▶ [The records]

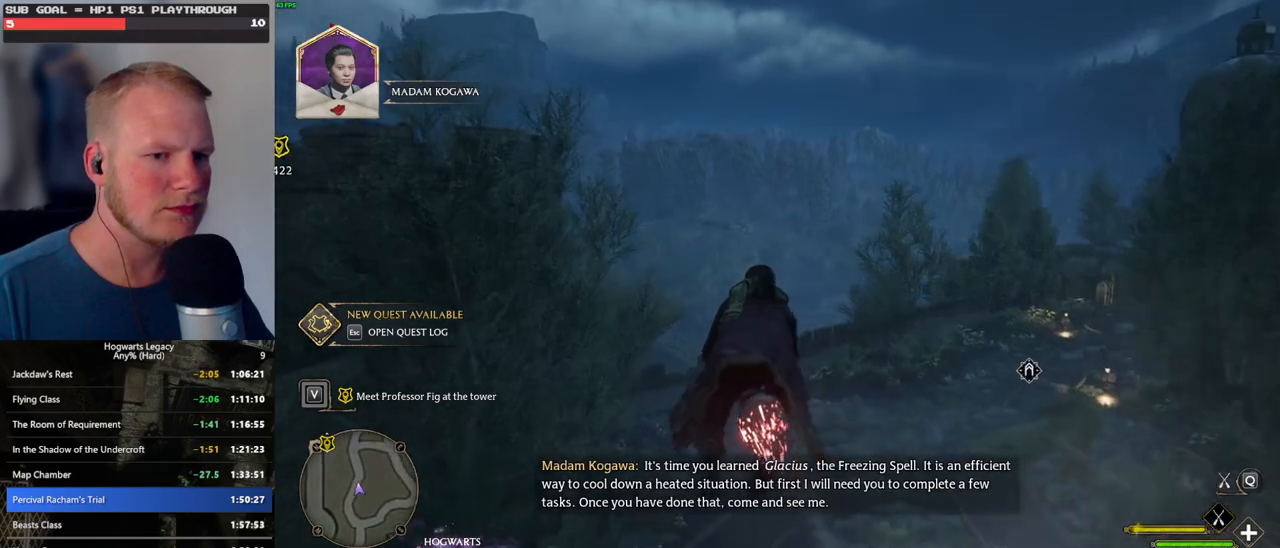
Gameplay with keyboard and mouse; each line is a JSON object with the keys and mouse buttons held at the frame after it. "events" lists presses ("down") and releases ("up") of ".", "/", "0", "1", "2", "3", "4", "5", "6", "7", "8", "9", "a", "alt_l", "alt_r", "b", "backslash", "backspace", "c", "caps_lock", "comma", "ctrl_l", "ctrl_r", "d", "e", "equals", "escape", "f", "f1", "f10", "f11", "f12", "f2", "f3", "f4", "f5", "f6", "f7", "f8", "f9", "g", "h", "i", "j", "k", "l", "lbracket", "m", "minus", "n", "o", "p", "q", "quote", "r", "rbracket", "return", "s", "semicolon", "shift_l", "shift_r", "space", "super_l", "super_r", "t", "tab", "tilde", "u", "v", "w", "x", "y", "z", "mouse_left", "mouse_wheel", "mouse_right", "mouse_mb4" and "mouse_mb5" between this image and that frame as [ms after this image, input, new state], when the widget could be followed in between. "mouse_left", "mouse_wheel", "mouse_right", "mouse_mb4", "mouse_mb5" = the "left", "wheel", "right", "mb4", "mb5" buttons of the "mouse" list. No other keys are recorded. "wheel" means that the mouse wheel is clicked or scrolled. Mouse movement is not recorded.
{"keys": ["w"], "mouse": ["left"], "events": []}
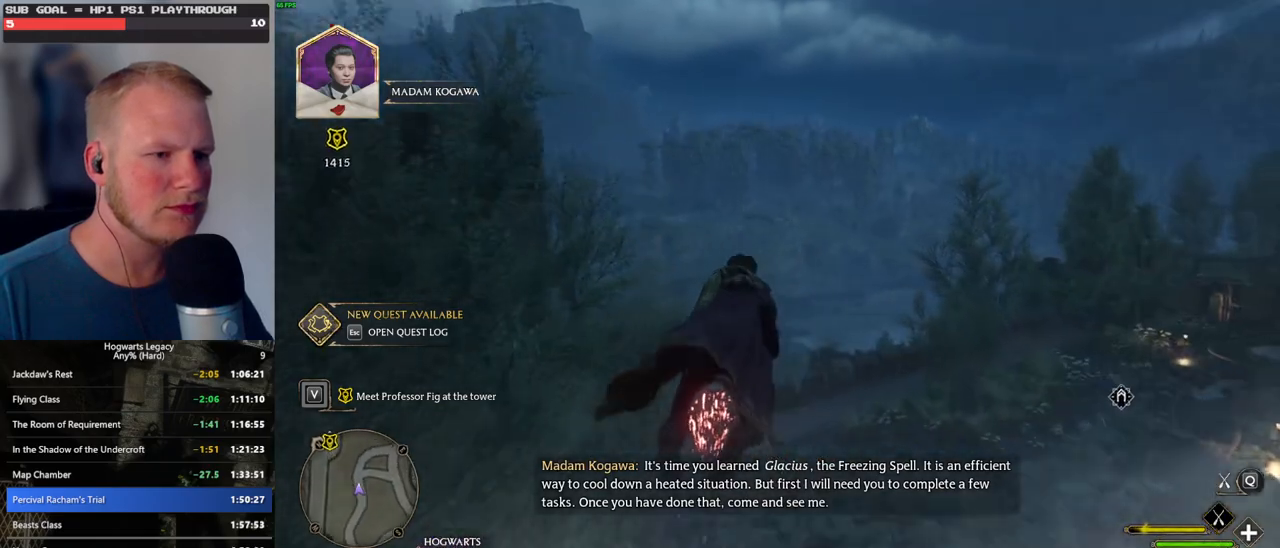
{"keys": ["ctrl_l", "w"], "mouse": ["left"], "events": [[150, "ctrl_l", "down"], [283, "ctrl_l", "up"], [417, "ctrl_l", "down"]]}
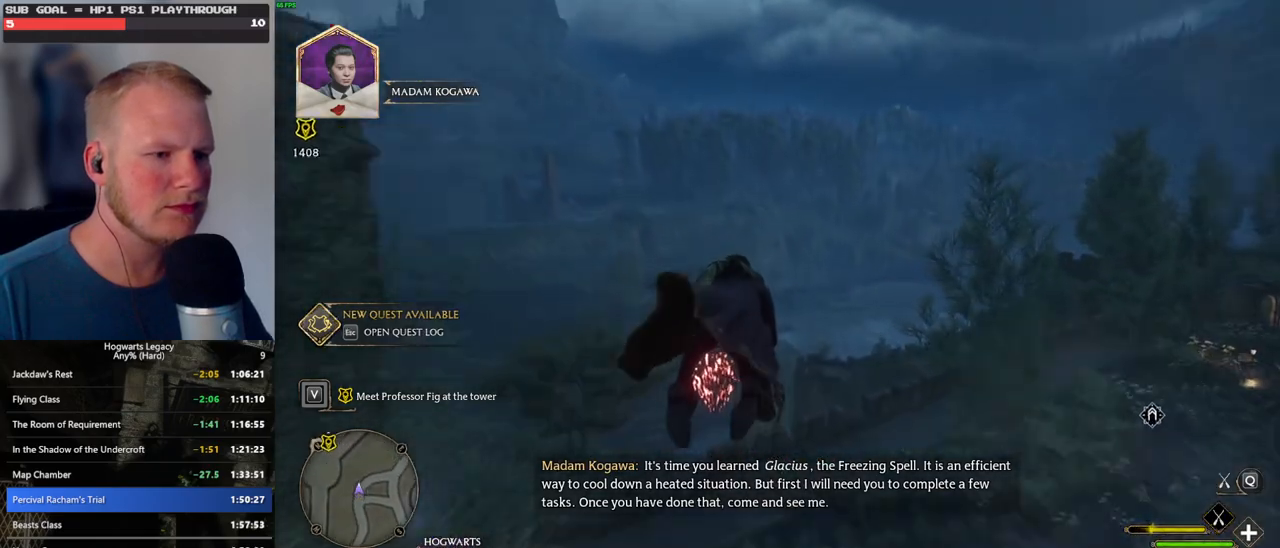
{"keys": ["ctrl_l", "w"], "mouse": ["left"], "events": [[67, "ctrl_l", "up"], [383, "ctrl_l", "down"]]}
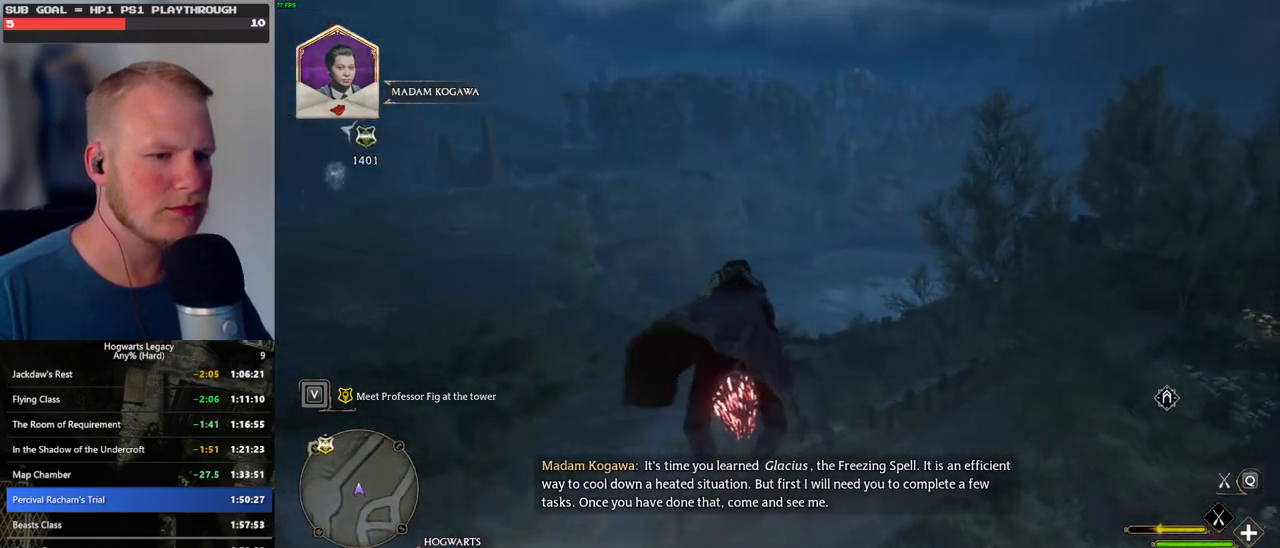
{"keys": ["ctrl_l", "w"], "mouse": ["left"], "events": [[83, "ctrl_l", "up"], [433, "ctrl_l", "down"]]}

▶ [Work to complete] Exact copy, no pictures: reproduce every record above.

▶ [Exercise solution]
Gameplay with keyboard and mouse; each line is a JSON object with the keys and mouse buttons held at the frame after it. "events" lists presses ("down") and releases ("up") of ".", "/", "0", "1", "2", "3", "4", "5", "6", "7", "8", "9", "a", "alt_l", "alt_r", "b", "backslash", "backspace", "c", "caps_lock", "comma", "ctrl_l", "ctrl_r", "d", "e", "equals", "escape", "f", "f1", "f10", "f11", "f12", "f2", "f3", "f4", "f5", "f6", "f7", "f8", "f9", "g", "h", "i", "j", "k", "l", "lbracket", "m", "minus", "n", "o", "p", "q", "quote", "r", "rbracket", "return", "s", "semicolon", "shift_l", "shift_r", "space", "super_l", "super_r", "t", "tab", "tilde", "u", "v", "w", "x", "y", "z", "mouse_left", "mouse_wheel", "mouse_right", "mouse_mb4" and "mouse_mb5" between this image and that frame as [ms after this image, input, new state], when the widget could be followed in between. "mouse_left", "mouse_wheel", "mouse_right", "mouse_mb4", "mouse_mb5" = the "left", "wheel", "right", "mb4", "mb5" buttons of the "mouse" list. No other keys are recorded. "wheel" means that the mouse wheel is clicked or scrolled. Mouse movement is not recorded.
{"keys": ["w"], "mouse": ["left"], "events": []}
{"keys": ["ctrl_l", "w"], "mouse": ["left"], "events": [[150, "ctrl_l", "down"], [283, "ctrl_l", "up"], [417, "ctrl_l", "down"]]}
{"keys": ["ctrl_l", "w"], "mouse": ["left"], "events": [[67, "ctrl_l", "up"], [383, "ctrl_l", "down"]]}
{"keys": ["ctrl_l", "w"], "mouse": ["left"], "events": [[83, "ctrl_l", "up"], [433, "ctrl_l", "down"]]}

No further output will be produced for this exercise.